Task objective: Below are entries to return in full. Keep each one exact.

-------- Exercise data --------

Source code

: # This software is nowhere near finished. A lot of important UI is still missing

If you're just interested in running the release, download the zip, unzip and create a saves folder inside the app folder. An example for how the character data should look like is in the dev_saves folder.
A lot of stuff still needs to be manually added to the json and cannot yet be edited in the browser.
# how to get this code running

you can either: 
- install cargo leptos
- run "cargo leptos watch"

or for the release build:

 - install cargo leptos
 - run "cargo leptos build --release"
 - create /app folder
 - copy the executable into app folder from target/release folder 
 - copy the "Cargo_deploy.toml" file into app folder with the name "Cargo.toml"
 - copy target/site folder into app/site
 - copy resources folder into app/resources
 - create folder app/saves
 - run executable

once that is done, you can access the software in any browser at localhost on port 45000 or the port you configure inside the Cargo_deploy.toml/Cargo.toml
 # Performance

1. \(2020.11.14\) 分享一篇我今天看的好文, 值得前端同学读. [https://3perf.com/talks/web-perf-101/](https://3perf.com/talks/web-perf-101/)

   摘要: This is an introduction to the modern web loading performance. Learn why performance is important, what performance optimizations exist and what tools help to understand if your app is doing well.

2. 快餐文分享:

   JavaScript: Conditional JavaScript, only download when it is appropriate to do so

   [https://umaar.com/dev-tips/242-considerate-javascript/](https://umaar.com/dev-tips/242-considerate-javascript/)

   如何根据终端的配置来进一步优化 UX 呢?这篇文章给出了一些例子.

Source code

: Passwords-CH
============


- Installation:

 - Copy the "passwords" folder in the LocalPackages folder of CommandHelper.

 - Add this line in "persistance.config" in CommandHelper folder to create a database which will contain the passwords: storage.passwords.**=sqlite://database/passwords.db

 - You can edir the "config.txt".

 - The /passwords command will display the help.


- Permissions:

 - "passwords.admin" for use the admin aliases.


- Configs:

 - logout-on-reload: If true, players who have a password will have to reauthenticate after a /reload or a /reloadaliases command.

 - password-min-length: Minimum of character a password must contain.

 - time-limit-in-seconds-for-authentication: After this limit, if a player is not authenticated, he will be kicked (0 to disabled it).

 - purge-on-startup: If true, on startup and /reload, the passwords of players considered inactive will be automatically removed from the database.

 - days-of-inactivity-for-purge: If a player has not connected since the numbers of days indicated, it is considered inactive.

--------

Exercise response:
Source code

: # This software is nowhere near finished. A lot of important UI is still missing

If you're just interested in running the release, download the zip, unzip and create a saves folder inside the app folder. An example for how the character data should look like is in the dev_saves folder.
A lot of stuff still needs to be manually added to the json and cannot yet be edited in the browser.
# how to get this code running

you can either: 
- install cargo leptos
- run "cargo leptos watch"

or for the release build:

 - install cargo leptos
 - run "cargo leptos build --release"
 - create /app folder
 - copy the executable into app folder from target/release folder 
 - copy the "Cargo_deploy.toml" file into app folder with the name "Cargo.toml"
 - copy target/site folder into app/site
 - copy resources folder into app/resources
 - create folder app/saves
 - run executable

once that is done, you can access the software in any browser at localhost on port 45000 or the port you configure inside the Cargo_deploy.toml/Cargo.toml
 # Performance

1. \(2020.11.14\) 分享一篇我今天看的好文, 值得前端同学读. [https://3perf.com/talks/web-perf-101/](https://3perf.com/talks/web-perf-101/)

   摘要: This is an introduction to the modern web loading performance. Learn why performance is important, what performance optimizations exist and what tools help to understand if your app is doing well.

2. 快餐文分享:

   JavaScript: Conditional JavaScript, only download when it is appropriate to do so

   [https://umaar.com/dev-tips/242-considerate-javascript/](https://umaar.com/dev-tips/242-considerate-javascript/)

   如何根据终端的配置来进一步优化 UX 呢?这篇文章给出了一些例子.

Source code

: Passwords-CH
============


- Installation:

 - Copy the "passwords" folder in the LocalPackages folder of CommandHelper.

 - Add this line in "persistance.config" in CommandHelper folder to create a database which will contain the passwords: storage.passwords.**=sqlite://database/passwords.db

 - You can edir the "config.txt".

 - The /passwords command will display the help.


- Permissions:

 - "passwords.admin" for use the admin aliases.


- Configs:

 - logout-on-reload: If true, players who have a password will have to reauthenticate after a /reload or a /reloadaliases command.

 - password-min-length: Minimum of character a password must contain.

 - time-limit-in-seconds-for-authentication: After this limit, if a player is not authenticated, he will be kicked (0 to disabled it).

 - purge-on-startup: If true, on startup and /reload, the passwords of players considered inactive will be automatically removed from the database.

 - days-of-inactivity-for-purge: If a player has not connected since the numbers of days indicated, it is considered inactive.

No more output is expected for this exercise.